Grass-fed dairy products raising the profile for dairy processors
Dairy marketers take note. Milk from cows fed a grass diet can create a distinguishable value-added niche in the dairy case. Organic Valley and Maple Hill Creamery, two dairy brands using the grass milk label, were in the news at the end of 2016.
Grass milk is full of naturally occurring calcium, beneficial omega-3 fatty acids and conjugated linoleic acid (CLA), according to Organic Valley.
In December, dairy brand Organic Valley announced it had added 12 100% grass-fed dairies in the Mid-Atlantic states. This will allow the dairy marketer to increase production of its Organic Valley Grassmilk-branded milk products. Organic Valley, owned by the farmer cooperative CROPP based in La Farge, Wis., said the expansion will make it the nation’s largest producer of organic, 100% grass-fed dairy.
In November, Sunrise Strategic Partners, Boulder, Colo., signaled its confidence in grass milk products. It made a minority investment in Maple Hill Creamery, a New York state processor of third-party certified 100% grass-fed organic dairy items, including whole-milk yogurts, kefir, cheeses and milk. The investment will enable Maple Hill, Stuyvesant, N.Y., to invest in sales, marketing and supply to support the brand’s rapid growth, according to a statement.
“Maple Hill Creamery is one of the fastest-growing dairy brands in the natural channel,” said Steve Hughes, a co-founder of the investment company.
Maple Hill CEO Tim Joseph founded the dairy in 2009 and began making and selling organic, 100% grass-fed yogurt products from his farm to retailers in upstate New York. The business now has more than 100 farms, representing 25% of all organic dairy farms operating in New York State.

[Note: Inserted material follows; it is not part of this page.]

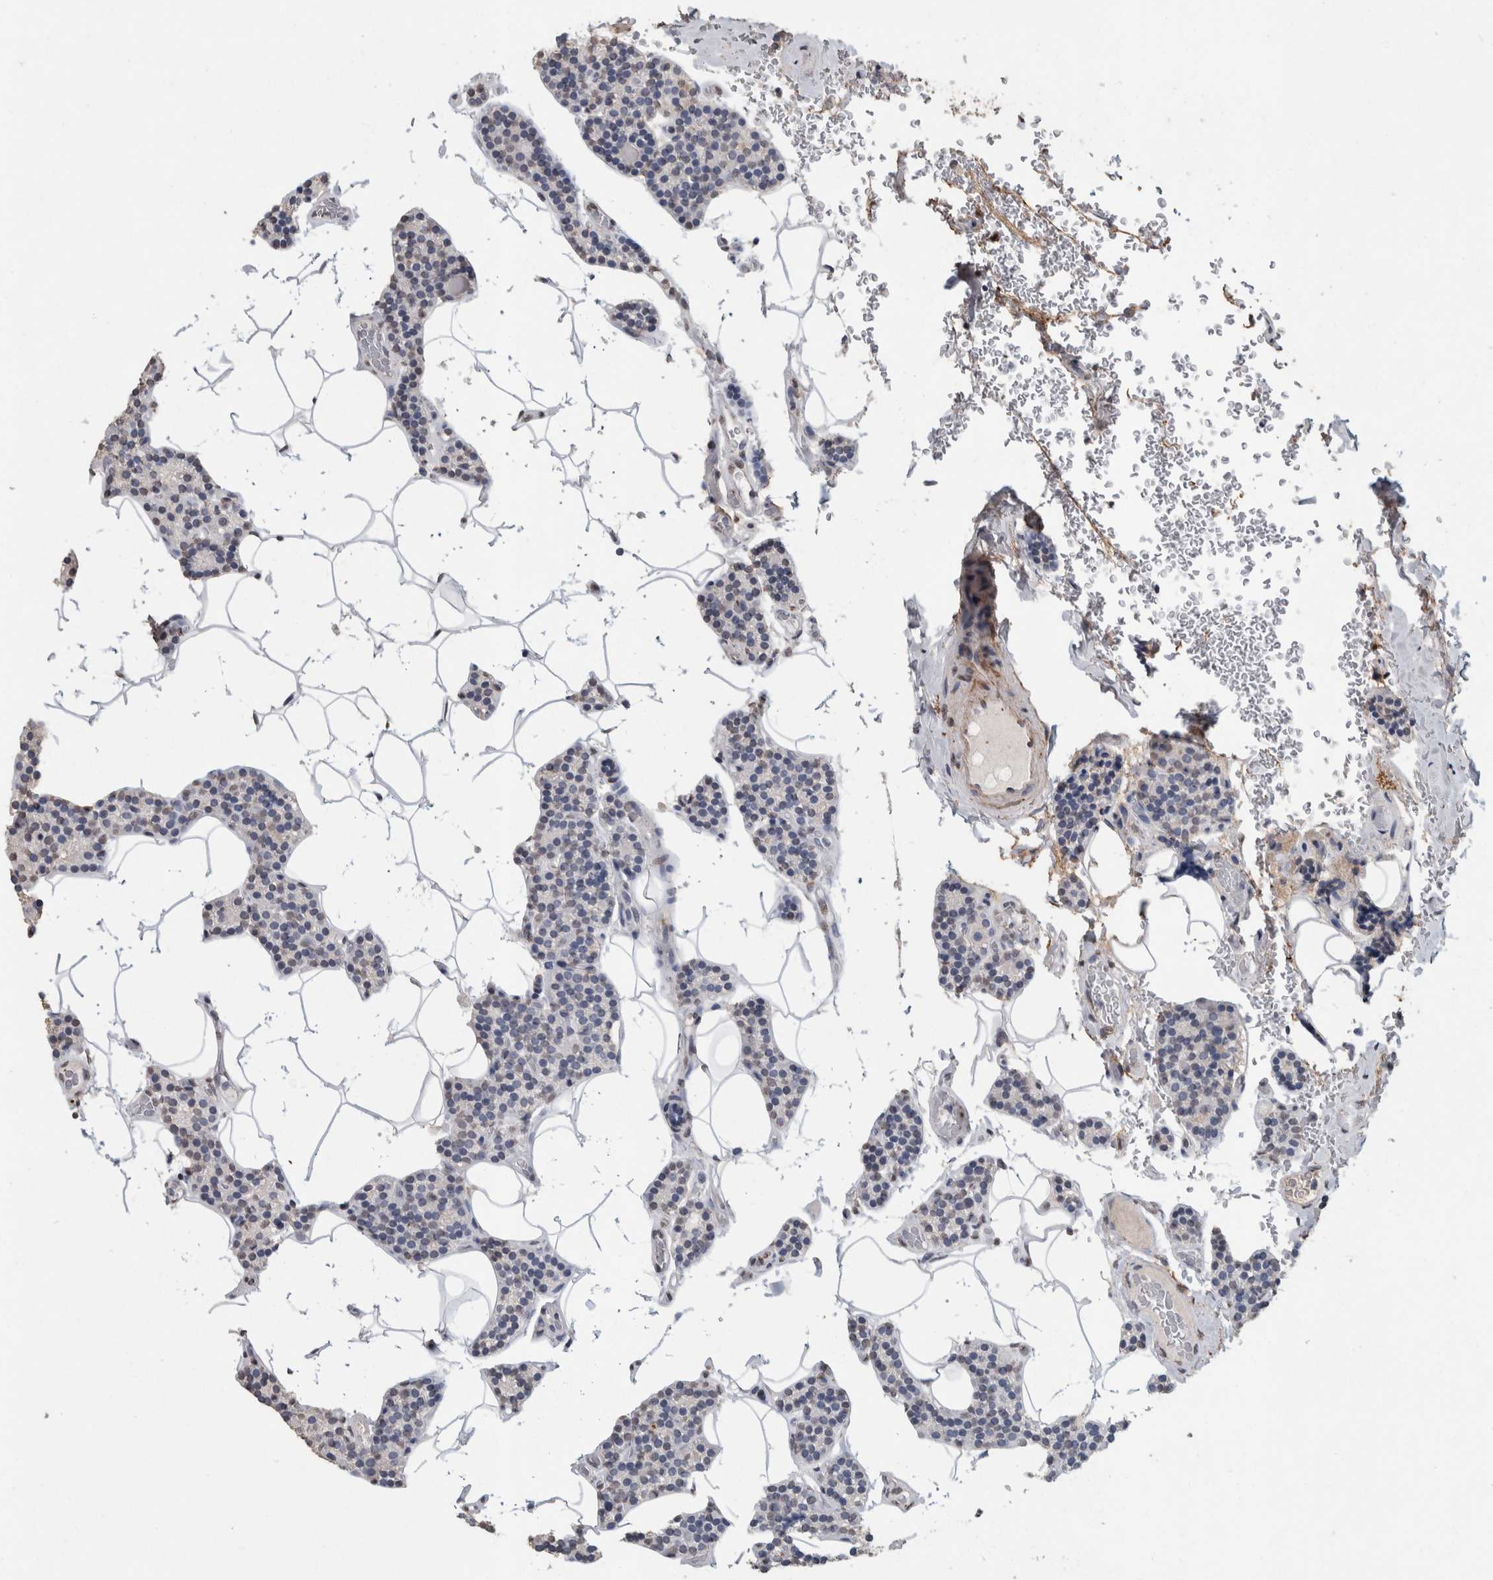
{"staining": {"intensity": "negative", "quantity": "none", "location": "none"}, "tissue": "parathyroid gland", "cell_type": "Glandular cells", "image_type": "normal", "snomed": [{"axis": "morphology", "description": "Normal tissue, NOS"}, {"axis": "topography", "description": "Parathyroid gland"}], "caption": "Immunohistochemistry (IHC) micrograph of normal parathyroid gland stained for a protein (brown), which demonstrates no expression in glandular cells.", "gene": "LTBP1", "patient": {"sex": "male", "age": 52}}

Organic Valley said it is the #1 grass-fed dairy brand, but acknowledges that there are no unified standards to define the claim. In 2015, Organic Valley hired Mark Lipson to consult on the issue. Lipson is a former USDA organic policy advisor who now works at the Center for Agroecology & Sustainable Food Systems at the University of California, Santa Cruz.
Lipson was asked to convene and facilitate a team of stakeholders led by the American Grassfed Association (of which Organic Valley is a member) and including farmers, processors and retailers. The objective of the group is to recommend a common industry standard.
Organic Valley’s 12 new grass milk dairy farmers are in Virginia, Maryland and Pennsylvania. The milk is bottled and distributed by co-packers.
Earlier this year, Organic Valley created a new Northeast grass milk route leading from New York to Pennsylvania. The farmer-owned cooperative now has a total of 121 grass milk dairies in California, Wisconsin, Ohio, Vermont, New York, Pennsylvania, Virginia and Maryland. More grass milk dairy farmers are expected to join the Organic Valley cooperative in 2017 to support additional growth and new product development.
In addition to being USDA Certified Organic, grass milk cows are 100% grass-fed. They eat only fresh, organic grasses and dried forages, like hay, according to the co-op. They are not fed supplemental grains, such as corn or soybeans. This special milk goes into Organic Valley Grassmilk branded products, which include milk, yogurt and cheese.